What might have happened

The Uses of Enchantment
by Heidi Julavits

Once again this is a book I read about on a book blog and liked the sound of but can no longer where it was I read about it. I must come up with a better system! But more to the point, was I right that it was my sort of book? Well, yes and no.

I have never studied psychology or psychoanalysis, nor have I any strong interest in it, but it seems to crop up so often in my reading that I’m beginning to think I should take a course or something. This book picks apart the psyche so thoroughly there is no clear line between the “real” of the story and the imagined. Which is the whole point. I think. That and something about teenage girls and sexuality.

Mary disappeared for a few weeks when she was 16 years old. At first she said she could not remember what happened, though she thinks that she had been kidnapped and sexually abused. Months later, following analysis, she agreed with her psychologist that she had made it all up, and subsequently became a minor local celebrity. Years later she returns to the family home in a Boston suburb for her mother’s funeral and finally faces up to the family tensions that she has been hiding from. But which version of the past is true? Does she even know herself?

If her psychologist is right, Mary is precociously bright, though she has managed to hide it from everyone else. Woven into her changing stories are details from Freud’s Dora, from the case of Bettina Spencer – another girl from her prep school who disappeared under similar circumstances years earlier – and witches condemned to death in nearby Salem. She certainly has issues related to her distant, Puritanical mother and her own sexual urges, but is she in control of what she is doing in response to those issues? Is this all, as she claims at one point, a highly original method of completing a school assignment on Dora?

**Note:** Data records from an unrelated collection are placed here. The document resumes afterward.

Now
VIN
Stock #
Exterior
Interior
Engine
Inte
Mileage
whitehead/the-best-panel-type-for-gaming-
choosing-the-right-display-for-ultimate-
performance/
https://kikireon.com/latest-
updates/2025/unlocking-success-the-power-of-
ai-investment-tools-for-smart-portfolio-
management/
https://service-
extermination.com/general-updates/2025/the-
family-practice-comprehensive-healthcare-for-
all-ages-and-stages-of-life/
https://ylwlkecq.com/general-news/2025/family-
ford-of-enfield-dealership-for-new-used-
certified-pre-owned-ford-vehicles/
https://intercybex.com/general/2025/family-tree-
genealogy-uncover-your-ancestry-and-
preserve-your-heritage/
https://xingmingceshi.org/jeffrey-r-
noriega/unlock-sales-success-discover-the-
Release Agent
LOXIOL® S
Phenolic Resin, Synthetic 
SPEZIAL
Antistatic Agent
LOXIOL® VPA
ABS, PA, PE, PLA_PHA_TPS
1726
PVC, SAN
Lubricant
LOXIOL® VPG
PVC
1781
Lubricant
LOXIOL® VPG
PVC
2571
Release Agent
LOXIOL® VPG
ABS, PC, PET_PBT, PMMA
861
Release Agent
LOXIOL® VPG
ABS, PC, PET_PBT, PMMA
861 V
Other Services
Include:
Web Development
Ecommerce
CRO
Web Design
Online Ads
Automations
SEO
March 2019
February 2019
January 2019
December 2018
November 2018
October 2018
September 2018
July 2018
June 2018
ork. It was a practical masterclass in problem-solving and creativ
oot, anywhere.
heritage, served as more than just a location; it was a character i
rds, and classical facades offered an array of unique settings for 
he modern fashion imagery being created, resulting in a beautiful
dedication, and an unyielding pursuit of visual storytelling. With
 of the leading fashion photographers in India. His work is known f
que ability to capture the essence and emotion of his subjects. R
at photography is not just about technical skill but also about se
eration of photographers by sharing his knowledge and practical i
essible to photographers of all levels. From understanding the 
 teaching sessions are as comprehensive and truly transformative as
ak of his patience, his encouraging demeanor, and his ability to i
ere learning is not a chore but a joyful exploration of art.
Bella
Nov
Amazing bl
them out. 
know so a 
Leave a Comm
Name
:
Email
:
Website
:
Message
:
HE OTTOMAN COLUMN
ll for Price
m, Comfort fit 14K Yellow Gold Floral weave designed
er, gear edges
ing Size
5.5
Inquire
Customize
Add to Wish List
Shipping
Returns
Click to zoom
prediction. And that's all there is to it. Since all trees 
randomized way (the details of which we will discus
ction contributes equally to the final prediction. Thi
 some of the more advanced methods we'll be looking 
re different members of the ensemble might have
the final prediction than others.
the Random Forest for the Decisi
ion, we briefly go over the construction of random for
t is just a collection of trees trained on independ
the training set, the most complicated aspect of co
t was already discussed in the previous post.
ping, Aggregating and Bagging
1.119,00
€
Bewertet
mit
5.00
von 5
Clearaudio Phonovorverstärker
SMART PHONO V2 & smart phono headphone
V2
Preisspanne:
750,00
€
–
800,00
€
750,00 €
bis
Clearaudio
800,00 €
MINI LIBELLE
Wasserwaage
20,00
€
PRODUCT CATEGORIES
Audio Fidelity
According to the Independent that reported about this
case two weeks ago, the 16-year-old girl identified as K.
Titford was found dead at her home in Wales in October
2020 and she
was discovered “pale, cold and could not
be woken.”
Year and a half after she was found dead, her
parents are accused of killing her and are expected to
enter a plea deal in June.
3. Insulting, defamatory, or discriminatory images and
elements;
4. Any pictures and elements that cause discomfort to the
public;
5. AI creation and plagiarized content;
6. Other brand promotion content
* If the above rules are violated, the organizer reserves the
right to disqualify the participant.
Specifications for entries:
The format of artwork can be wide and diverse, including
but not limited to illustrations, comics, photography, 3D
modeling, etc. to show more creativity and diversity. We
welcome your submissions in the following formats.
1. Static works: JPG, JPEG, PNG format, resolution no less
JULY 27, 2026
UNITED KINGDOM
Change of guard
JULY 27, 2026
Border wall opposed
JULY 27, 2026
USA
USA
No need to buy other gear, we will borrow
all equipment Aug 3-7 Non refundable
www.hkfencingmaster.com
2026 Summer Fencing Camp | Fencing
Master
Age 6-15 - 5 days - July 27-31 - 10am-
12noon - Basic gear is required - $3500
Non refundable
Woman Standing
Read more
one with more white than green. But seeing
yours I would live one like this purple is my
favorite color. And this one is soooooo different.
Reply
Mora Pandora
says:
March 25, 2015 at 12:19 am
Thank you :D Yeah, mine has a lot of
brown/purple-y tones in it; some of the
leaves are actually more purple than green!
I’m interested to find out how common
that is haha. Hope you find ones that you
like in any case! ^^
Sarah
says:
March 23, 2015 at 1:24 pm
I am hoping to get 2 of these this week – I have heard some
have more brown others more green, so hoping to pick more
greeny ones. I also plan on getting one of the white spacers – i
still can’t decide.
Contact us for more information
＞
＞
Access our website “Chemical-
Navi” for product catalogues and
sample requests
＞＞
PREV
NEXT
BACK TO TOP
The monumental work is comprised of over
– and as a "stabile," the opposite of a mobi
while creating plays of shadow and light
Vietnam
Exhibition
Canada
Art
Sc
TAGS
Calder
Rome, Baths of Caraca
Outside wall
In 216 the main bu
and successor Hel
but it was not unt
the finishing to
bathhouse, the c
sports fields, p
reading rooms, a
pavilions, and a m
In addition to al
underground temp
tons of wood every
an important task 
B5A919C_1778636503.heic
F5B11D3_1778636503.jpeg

The story is told in three threads – the present day, starting with Mary’s mother’s funeral, the notes of her first psychologist, Dr Hammer, and a series of chapters titled “What might have happened”. Details from one thread crop up again in another in a way that doesn’t make sense unless at least one of these threads isn’t the whole truth.

It’s a fascinating premise and told well enough to keep me reading hungrily, but there was something awry. The language made me disengage at times. Julavits is one of those writers who use a lot of unusual words. Perhaps they are the most precisely correct word but using a word that is not in common usage will make most readers stumble, I think. There was also a slightly troubling treatment of teenage girls who claim sexual abuse and psychologists who help them – not exactly mockery or disbelief, but a definite hint that teenage girls will lie about such things given the chance and adults should know better than to believe them. But perhaps I have misinterpreted on that point. Perhaps it is more of a statement about uptight New England rich white people and their attitudes to sex. Certainly Mary says more than once that her mother wants desperately for her to be proved a liar because she would rather have a liar for a daughter than a rape victim.

I think maybe my difficulty with truly enjoying this book is that it touches on some big issues but, for all its deep knowledge of psychoanalysis, it doesn’t feel like it really truly explored those issues. All I feel I have explored is the human (and in particular the teenage girl’s) capacity to imagine.

There were some touches that I loved. Speech marks were only used in the present day sections of the book, and not in all of those. Was that a clue to what was real? There are some objects discovered early on in the present day narrative that seem significant but do not get their reveal until near the end of the book, and it took me a moment to notice the key difference between the two versions of the objects. If trustworthy, this difference is a clue to the truth. Or to part of the truth.